(Transcribed page text)

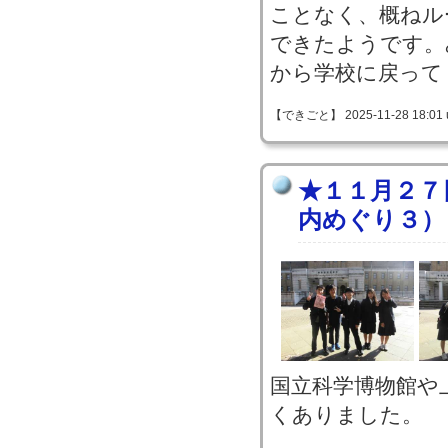
ことなく、概ねル
できたようです。
から学校に戻って
【できごと】 2025-11-28 18:01 
★１１月２７
内めぐり３）
国立科学博物館や
くありました。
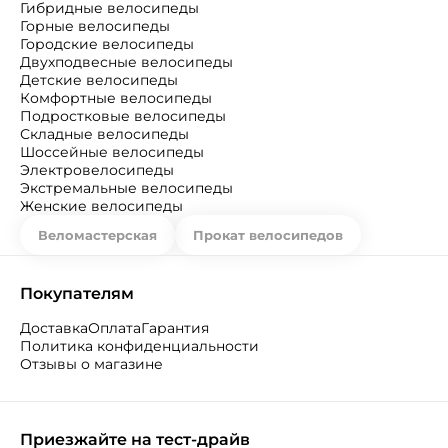
Гибридные велосипеды
Горные велосипеды
Городские велосипеды
Двухподвесные велосипеды
Детские велосипеды
Комфортные велосипеды
Подростковые велосипеды
Складные велосипеды
Шоссейные велосипеды
Электровелосипеды
Экстремальные велосипеды
Женские велосипеды
Веломастерская
Прокат велосипедов
Покупателям
Доставка
Оплата
Гарантия
Политика конфиденциальности
Отзывы о магазине
Приезжайте на тест-драйв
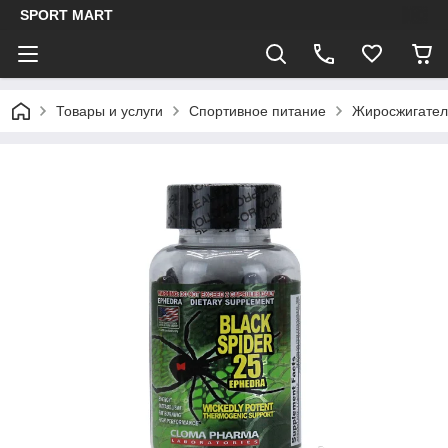
SPORT MART
Товары и услуги
Спортивное питание
Жиросжигател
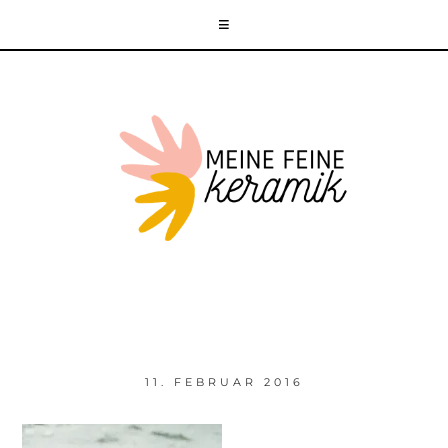
11. FEBRUAR 2016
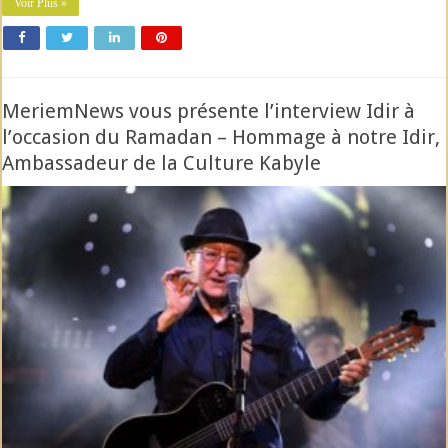
Voir Plus »
MeriemNews vous présente l’interview Idir à
l’occasion du Ramadan – Hommage à notre Idir,
Ambassadeur de la Culture Kabyle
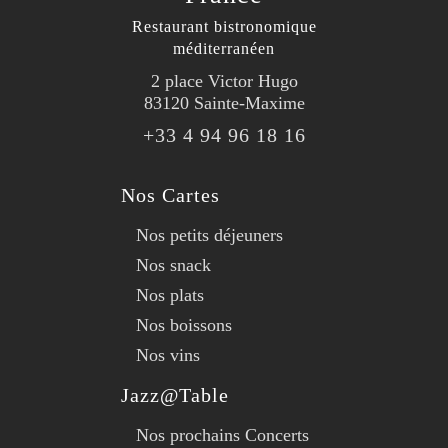
Restaurant bistronomique
méditerranéen
2 place Victor Hugo
83120 Sainte-Maxime
+33 4 94 96 18 16
Nos Cartes
Nos petits déjeuners
Nos snack
Nos plats
Nos boissons
Nos vins
Jazz@Table
Nos prochains Concerts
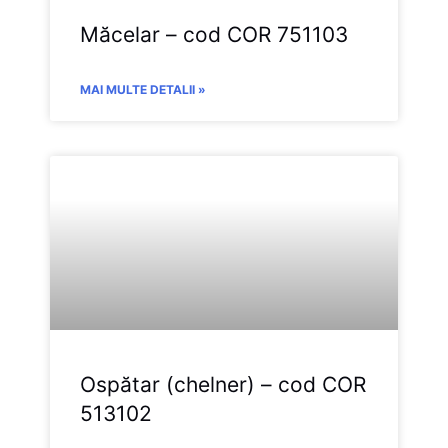
Măcelar – cod COR 751103
MAI MULTE DETALII »
Ospătar (chelner) – cod COR
513102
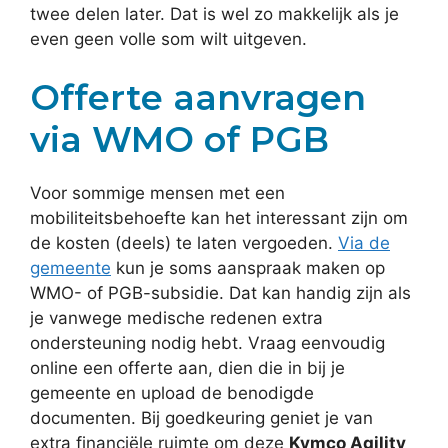
twee delen later. Dat is wel zo makkelijk als je
even geen volle som wilt uitgeven.
Offerte aanvragen
via WMO of PGB
Voor sommige mensen met een
mobiliteitsbehoefte kan het interessant zijn om
de kosten (deels) te laten vergoeden.
Via de
gemeente
kun je soms aanspraak maken op
WMO- of PGB-subsidie. Dat kan handig zijn als
je vanwege medische redenen extra
ondersteuning nodig hebt. Vraag eenvoudig
online een offerte aan, dien die in bij je
gemeente en upload de benodigde
documenten. Bij goedkeuring geniet je van
extra financiële ruimte om deze
Kymco Agility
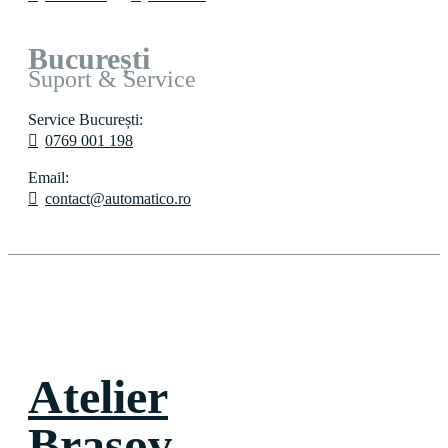
București
Suport & Service
Service București:
0769 001 198
Email:
contact@automatico.ro
Atelier
Brașov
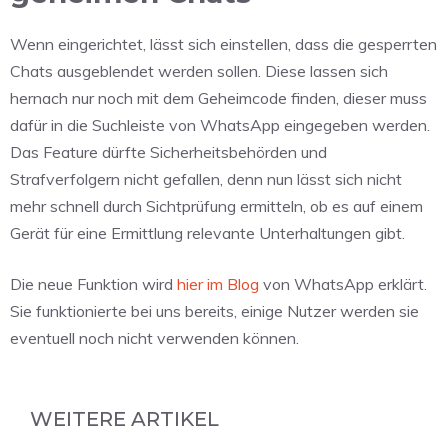
Wenn eingerichtet, lässt sich einstellen, dass die gesperrten
Chats ausgeblendet werden sollen. Diese lassen sich
hernach nur noch mit dem Geheimcode finden, dieser muss
dafür in die Suchleiste von WhatsApp eingegeben werden.
Das Feature dürfte Sicherheitsbehörden und
Strafverfolgern nicht gefallen, denn nun lässt sich nicht
mehr schnell durch Sichtprüfung ermitteln, ob es auf einem
Gerät für eine Ermittlung relevante Unterhaltungen gibt.
Die neue Funktion wird
hier im Blog
von WhatsApp erklärt.
Sie funktionierte bei uns bereits, einige Nutzer werden sie
eventuell noch nicht verwenden können.
WEITERE ARTIKEL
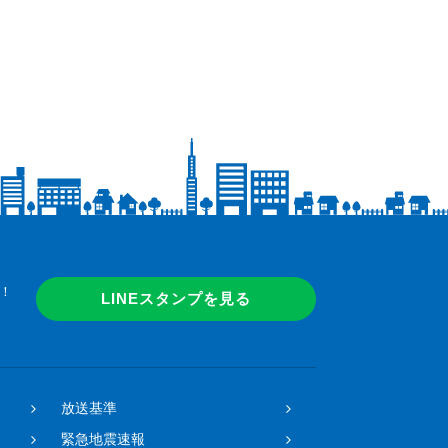
！
LINEスタンプを見る
放送基準
緊急地震速報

- _TASK TO CARRY OUT_
Write out every line of text above word for word, leaving out the pictures.

- _TASK OUTPUT_
ことなく、概ねル
できたようです。
から学校に戻って
【できごと】 2025-11-28 18:01 
★１１月２７
内めぐり３）
国立科学博物館や
くありました。
Гибридные велосипеды
Горные велосипеды
Городские велосипеды
Двухподвесные велосипеды
Детские велосипеды
Комфортные велосипеды
Подростковые велосипеды
Складные велосипеды
Шоссейные велосипеды
Электровелосипеды
Экстремальные велосипеды
Женские велосипеды
Веломастерская
Прокат велосипедов
Покупателям
Доставка
Оплата
Гарантия
Политика конфиденциальности
Отзывы о магазине
Приезжайте на тест-драйв
SPORT MART
Товары и услуги
Спортивное питание
Жиросжигател
11. FEBRUAR 2016
Voir Plus »
MeriemNews vous présente l’interview Idir à
l’occasion du Ramadan – Hommage à notre Idir,
Ambassadeur de la Culture Kabyle
Restaurant bistronomique
méditerranéen
2 place Victor Hugo
83120 Sainte-Maxime
+33 4 94 96 18 16
Nos Cartes
Nos petits déjeuners
Nos snack
Nos plats
Nos boissons
Nos vins
Jazz@Table
Nos prochains Concerts
Măcelar – cod COR 751103
MAI MULTE DETALII »
Ospătar (chelner) – cod COR
513102
twee delen later. Dat is wel zo makkelijk als je
even geen volle som wilt uitgeven.
Offerte aanvragen
via WMO of PGB
Voor sommige mensen met een
mobiliteitsbehoefte kan het interessant zijn om
de kosten (deels) te laten vergoeden.
Via de
gemeente
kun je soms aanspraak maken op
WMO- of PGB-subsidie. Dat kan handig zijn als
je vanwege medische redenen extra
ondersteuning nodig hebt. Vraag eenvoudig
online een offerte aan, dien die in bij je
gemeente en upload de benodigde
documenten. Bij goedkeuring geniet je van
extra financiële ruimte om deze
Kymco Agility
București
Suport & Service
Service București:
0769 001 198
Email:
contact@automatico.ro
Atelier
Brașov
Wenn eingerichtet, lässt sich einstellen, dass die gesperrten
Chats ausgeblendet werden sollen. Diese lassen sich
hernach nur noch mit dem Geheimcode finden, dieser muss
dafür in die Suchleiste von WhatsApp eingegeben werden.
Das Feature dürfte Sicherheitsbehörden und
Strafverfolgern nicht gefallen, denn nun lässt sich nicht
mehr schnell durch Sichtprüfung ermitteln, ob es auf einem
Gerät für eine Ermittlung relevante Unterhaltungen gibt.
Die neue Funktion wird
hier im Blog
von WhatsApp erklärt.
Sie funktionierte bei uns bereits, einige Nutzer werden sie
eventuell noch nicht verwenden können.
WEITERE ARTIKEL
！
LINEスタンプを見る
放送基準
緊急地震速報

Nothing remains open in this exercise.